- Problem details -
Repeat the data in full and exactly. Leave the pictures out.
+++
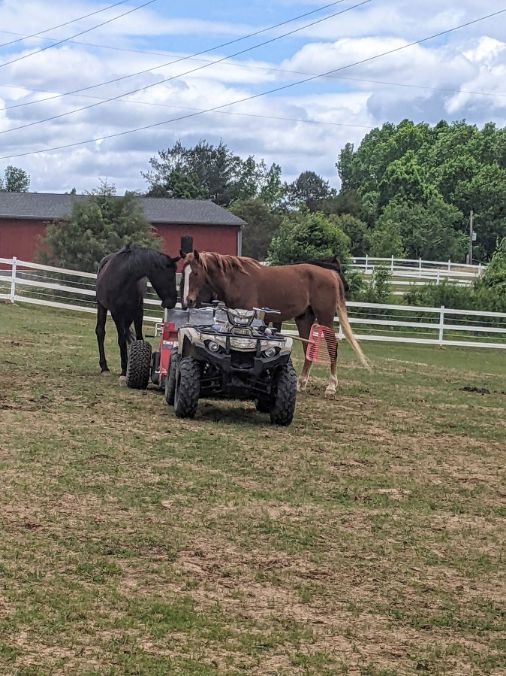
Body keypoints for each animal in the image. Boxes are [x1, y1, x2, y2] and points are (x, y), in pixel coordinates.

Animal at [95, 244, 179, 381]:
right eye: (170, 276)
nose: (171, 302)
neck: (124, 278)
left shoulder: (138, 312)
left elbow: (138, 337)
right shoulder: (117, 313)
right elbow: (121, 340)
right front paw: (124, 371)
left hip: (128, 316)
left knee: (128, 334)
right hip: (102, 306)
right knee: (101, 332)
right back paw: (104, 368)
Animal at [181, 251, 370, 397]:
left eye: (195, 273)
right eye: (184, 272)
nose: (188, 301)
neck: (237, 280)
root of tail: (330, 275)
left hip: (325, 317)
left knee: (331, 346)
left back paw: (331, 386)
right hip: (304, 318)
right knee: (309, 347)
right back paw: (301, 383)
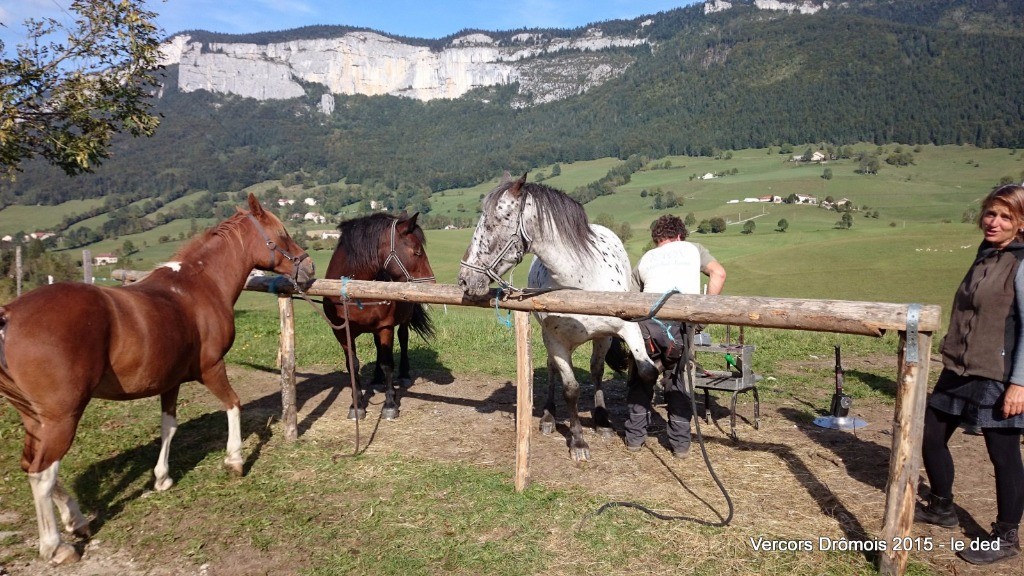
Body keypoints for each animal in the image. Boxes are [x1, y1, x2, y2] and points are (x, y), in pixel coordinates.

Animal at [0, 192, 315, 561]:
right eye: (281, 234)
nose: (309, 269)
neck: (200, 286)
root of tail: (9, 315)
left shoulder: (170, 381)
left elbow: (169, 427)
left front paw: (162, 479)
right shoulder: (211, 368)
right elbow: (234, 405)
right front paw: (235, 461)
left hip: (36, 418)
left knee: (32, 465)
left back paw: (76, 521)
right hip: (62, 415)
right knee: (42, 473)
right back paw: (56, 546)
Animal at [323, 213, 436, 420]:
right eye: (417, 252)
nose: (431, 285)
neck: (357, 290)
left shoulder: (385, 328)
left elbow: (387, 363)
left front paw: (390, 404)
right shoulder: (342, 333)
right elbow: (352, 365)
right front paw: (357, 405)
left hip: (402, 321)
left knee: (403, 339)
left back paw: (404, 375)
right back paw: (376, 380)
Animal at [456, 172, 655, 459]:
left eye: (494, 222)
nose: (464, 279)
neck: (579, 283)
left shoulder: (620, 330)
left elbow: (645, 371)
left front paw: (630, 420)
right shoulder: (556, 341)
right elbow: (570, 389)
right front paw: (578, 441)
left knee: (596, 370)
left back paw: (601, 419)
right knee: (552, 369)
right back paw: (549, 417)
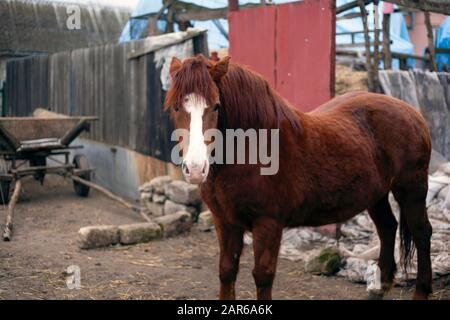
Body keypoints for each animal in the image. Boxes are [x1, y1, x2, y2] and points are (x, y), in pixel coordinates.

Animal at [165, 54, 432, 300]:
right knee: (387, 227)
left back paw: (421, 290)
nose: (195, 168)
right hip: (376, 194)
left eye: (216, 106)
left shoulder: (268, 224)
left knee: (421, 232)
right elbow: (227, 271)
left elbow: (263, 276)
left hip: (412, 189)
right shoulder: (225, 222)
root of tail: (412, 112)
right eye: (176, 107)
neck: (253, 149)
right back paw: (380, 288)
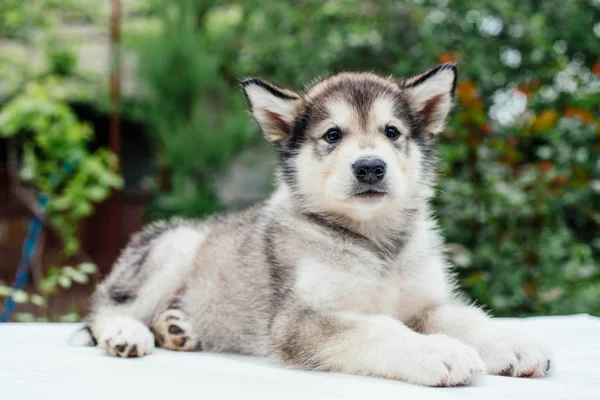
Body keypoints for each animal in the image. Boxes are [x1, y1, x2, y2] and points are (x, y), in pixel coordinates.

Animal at [76, 64, 552, 386]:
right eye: (332, 135)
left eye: (392, 131)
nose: (370, 167)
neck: (376, 243)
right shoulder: (301, 319)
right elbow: (378, 327)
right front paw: (435, 350)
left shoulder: (426, 302)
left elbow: (465, 317)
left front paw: (511, 343)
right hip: (174, 246)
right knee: (103, 308)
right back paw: (128, 333)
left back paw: (178, 328)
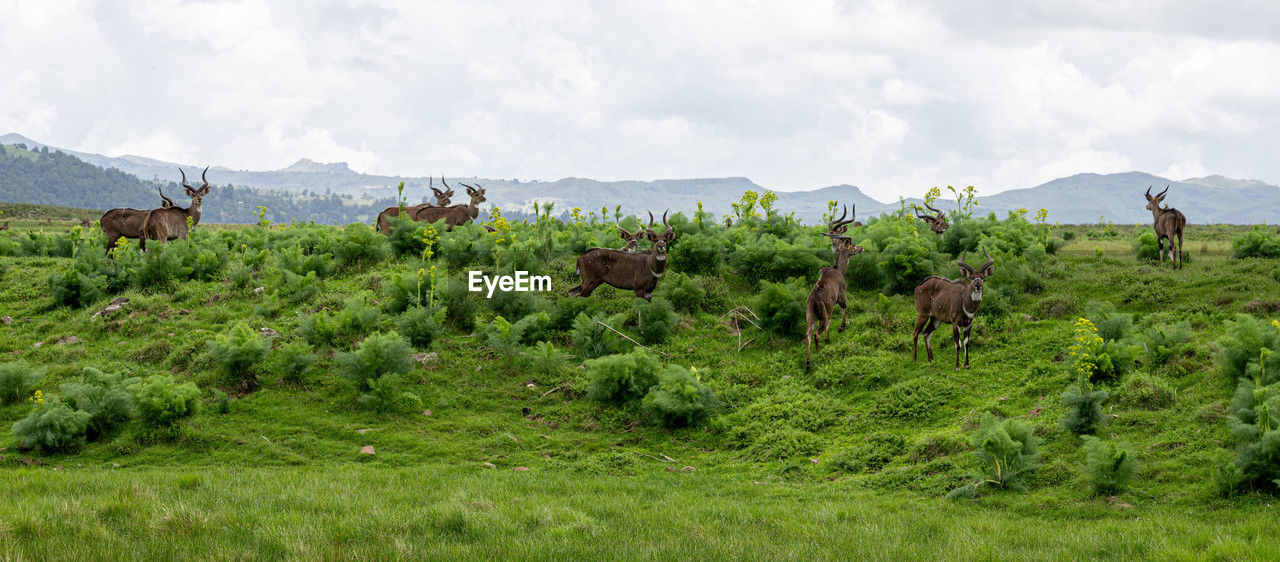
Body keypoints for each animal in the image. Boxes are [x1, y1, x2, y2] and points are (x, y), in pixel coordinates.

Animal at [803, 230, 865, 371]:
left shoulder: (830, 309)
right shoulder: (840, 297)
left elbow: (831, 322)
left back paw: (808, 364)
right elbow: (844, 308)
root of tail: (813, 301)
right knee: (816, 334)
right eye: (853, 244)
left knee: (808, 335)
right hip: (822, 316)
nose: (861, 248)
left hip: (811, 318)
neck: (838, 270)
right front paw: (841, 327)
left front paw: (828, 339)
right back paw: (818, 352)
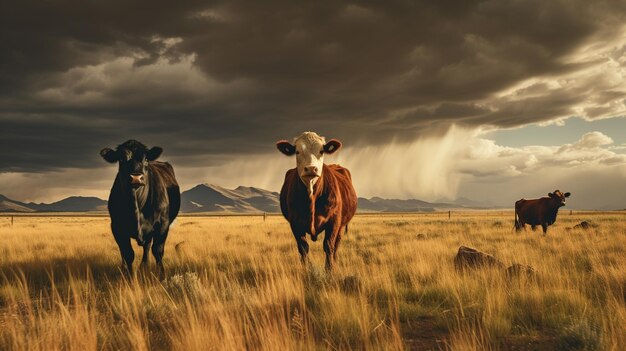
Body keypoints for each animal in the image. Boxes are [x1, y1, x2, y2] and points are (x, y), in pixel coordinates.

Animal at [98, 140, 179, 278]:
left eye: (145, 158)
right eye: (121, 158)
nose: (136, 178)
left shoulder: (163, 224)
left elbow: (158, 250)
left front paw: (161, 276)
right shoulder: (117, 227)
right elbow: (127, 253)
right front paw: (129, 277)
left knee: (148, 247)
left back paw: (144, 265)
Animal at [274, 132, 356, 272]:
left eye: (321, 151)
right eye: (297, 151)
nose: (311, 169)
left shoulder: (334, 221)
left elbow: (329, 246)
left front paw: (329, 271)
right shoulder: (295, 223)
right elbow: (303, 247)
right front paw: (306, 270)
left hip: (342, 225)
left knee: (337, 243)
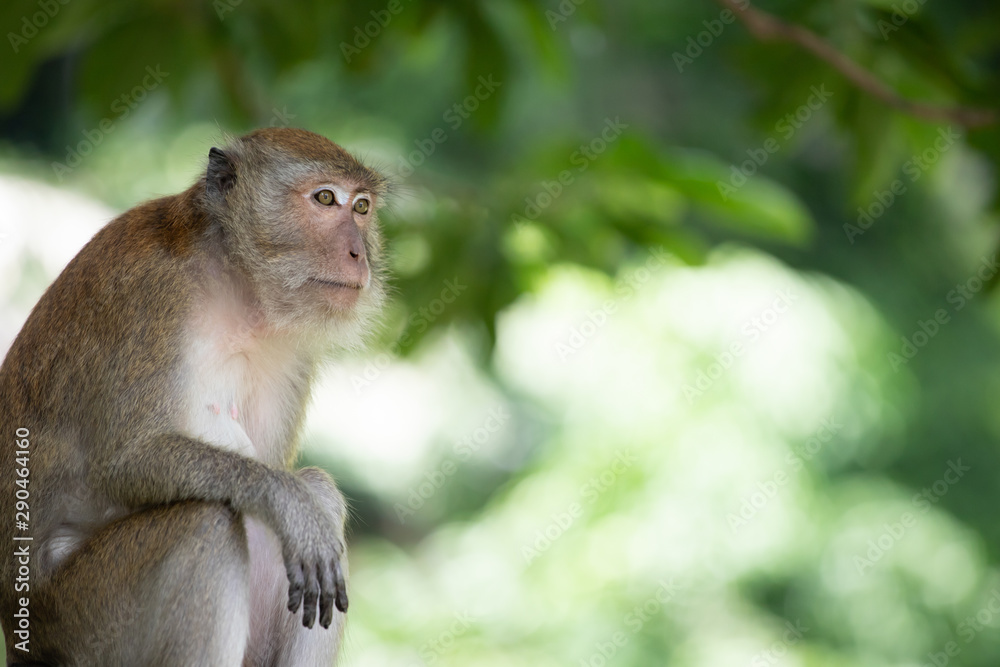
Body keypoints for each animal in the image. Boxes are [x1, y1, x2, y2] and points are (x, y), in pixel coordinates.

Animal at [0, 128, 388, 664]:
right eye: (326, 199)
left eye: (363, 207)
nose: (358, 254)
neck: (232, 279)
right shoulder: (150, 297)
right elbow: (125, 461)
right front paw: (288, 501)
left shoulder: (290, 352)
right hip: (81, 625)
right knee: (205, 524)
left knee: (315, 496)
+++
- Answer box -
Body keypoints for each animal in the image. Boxes are [x1, y1, x2, y2] and points are (x, y), in pixel coordinates.

Animal at [95, 244, 179, 381]:
right eye: (170, 276)
nose: (171, 302)
neck: (124, 278)
left shoulder: (138, 312)
left elbow: (138, 337)
right shoulder: (117, 313)
right elbow: (121, 340)
right front paw: (124, 371)
left hip: (128, 316)
left knee: (128, 334)
right hip: (102, 306)
right knee: (101, 332)
right back paw: (104, 368)
Animal at [181, 251, 370, 397]:
left eye: (195, 273)
right eye: (184, 272)
nose: (188, 301)
neck: (237, 280)
root of tail: (330, 275)
left hip: (325, 317)
left knee: (331, 346)
left back paw: (331, 386)
right hip: (304, 318)
right knee: (309, 347)
right back paw: (301, 383)
Body keypoints for each animal in the image. Boxes are [x1, y1, x2, y2] and points are (x, y), in pixel coordinates.

Animal at [0, 192, 315, 561]:
right eye: (281, 234)
nose: (309, 269)
neck: (200, 286)
root of tail: (9, 315)
left shoulder: (170, 381)
left elbow: (169, 427)
left front paw: (162, 479)
right shoulder: (211, 368)
right elbow: (234, 405)
right front paw: (235, 461)
left hip: (36, 418)
left knee: (32, 465)
left back paw: (76, 521)
right hip: (62, 415)
right knee: (42, 473)
right back paw: (56, 546)
Animal at [323, 213, 436, 420]:
right eye: (417, 252)
nose: (431, 285)
neck: (357, 290)
left shoulder: (385, 328)
left elbow: (387, 363)
left front paw: (390, 404)
right shoulder: (342, 333)
right elbow: (352, 365)
right front paw: (357, 405)
left hip: (402, 321)
left knee: (403, 339)
left back paw: (404, 375)
right back paw: (376, 380)
Animal at [456, 172, 655, 459]:
left eye: (494, 222)
nose: (464, 279)
neck: (579, 283)
left shoulder: (620, 330)
left elbow: (645, 371)
left front paw: (630, 420)
right shoulder: (556, 341)
right elbow: (570, 389)
right front paw: (578, 441)
left knee: (596, 370)
left back paw: (601, 419)
right knee: (552, 369)
right back paw: (549, 417)
Body keypoints for each animal in the image. Boxes are [x1, y1, x2, y2] and points are (x, y), in pixel coordinates.

Animal at [165, 54, 432, 300]:
right knee: (387, 227)
left back paw: (421, 290)
nose: (195, 168)
right hip: (376, 194)
left eye: (216, 106)
left shoulder: (268, 224)
left knee: (421, 232)
right elbow: (227, 271)
left elbow: (263, 276)
left hip: (412, 189)
right shoulder: (225, 222)
root of tail: (412, 112)
right eye: (176, 107)
neck: (253, 149)
right back paw: (380, 288)
Body keypoints for each animal in the image. Boxes are [x1, y1, x2, y2] and points are (x, y), in pixel coordinates.

Animal at [76, 64, 552, 386]:
right eye: (332, 135)
left eye: (392, 131)
nose: (370, 167)
neck: (376, 243)
right shoulder: (301, 319)
right elbow: (378, 327)
right front paw: (435, 350)
left shoulder: (426, 302)
left elbow: (465, 317)
left front paw: (511, 343)
right hip: (174, 246)
right knee: (103, 308)
right back paw: (128, 333)
left back paw: (178, 328)
Body keypoints for each animal in the image. Boxes are [x1, y1, x2, y2] and points are (x, y), in pixel coordinates.

Animal at [803, 230, 865, 371]:
left shoulder: (830, 309)
right shoulder: (840, 297)
left elbow: (831, 322)
left back paw: (808, 364)
right elbow: (844, 308)
root of tail: (813, 301)
right knee: (816, 334)
right eye: (853, 244)
left knee: (808, 335)
right hip: (822, 316)
nose: (861, 248)
left hip: (811, 318)
neck: (838, 270)
right front paw: (841, 327)
left front paw: (828, 339)
right back paw: (818, 352)
Body keypoints for each animal in the image. Boxes are [x1, y1, x2, y2] and points are (x, y), in pixel coordinates.

Animal at [98, 140, 179, 278]:
left eye: (145, 158)
right eye: (121, 158)
nose: (136, 178)
left shoulder: (163, 224)
left elbow: (158, 250)
left front paw: (161, 276)
right shoulder: (117, 227)
right elbow: (127, 253)
right front paw: (129, 277)
left knee: (148, 247)
left back paw: (144, 265)
Animal at [274, 132, 356, 272]:
left eye: (321, 151)
right eye: (297, 151)
nose: (311, 169)
left shoulder: (334, 221)
left elbow: (329, 246)
left front paw: (329, 271)
right shoulder: (295, 223)
right elbow: (303, 247)
right front paw: (306, 270)
left hip: (342, 225)
left knee: (337, 243)
Body keypoints for each animal in the image. Boxes are [x1, y1, x2, y2] and points are (x, y), in pixel coordinates.

Animal at [0, 128, 388, 664]:
right eye: (326, 199)
left eye: (363, 207)
nose: (358, 254)
neck: (232, 279)
right shoulder: (150, 297)
right elbow: (125, 461)
right front paw: (288, 501)
left shoulder: (290, 352)
right hip: (81, 625)
right knee: (205, 524)
left knee: (315, 496)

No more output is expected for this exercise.